━━ Data provided

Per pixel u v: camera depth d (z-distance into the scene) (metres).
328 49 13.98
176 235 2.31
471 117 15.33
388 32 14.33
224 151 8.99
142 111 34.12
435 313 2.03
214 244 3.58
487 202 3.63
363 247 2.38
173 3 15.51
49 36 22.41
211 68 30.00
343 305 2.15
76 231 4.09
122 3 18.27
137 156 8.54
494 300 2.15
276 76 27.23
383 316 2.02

━━━━

→ **What needs to be done**
Write out the lines above from the one containing "471 117 15.33" through the last, exactly as they are.

→ **Reply**
471 117 15.33
388 32 14.33
224 151 8.99
142 111 34.12
435 313 2.03
214 244 3.58
487 202 3.63
363 247 2.38
173 3 15.51
49 36 22.41
211 68 30.00
343 305 2.15
76 231 4.09
122 3 18.27
137 156 8.54
494 300 2.15
276 76 27.23
383 316 2.02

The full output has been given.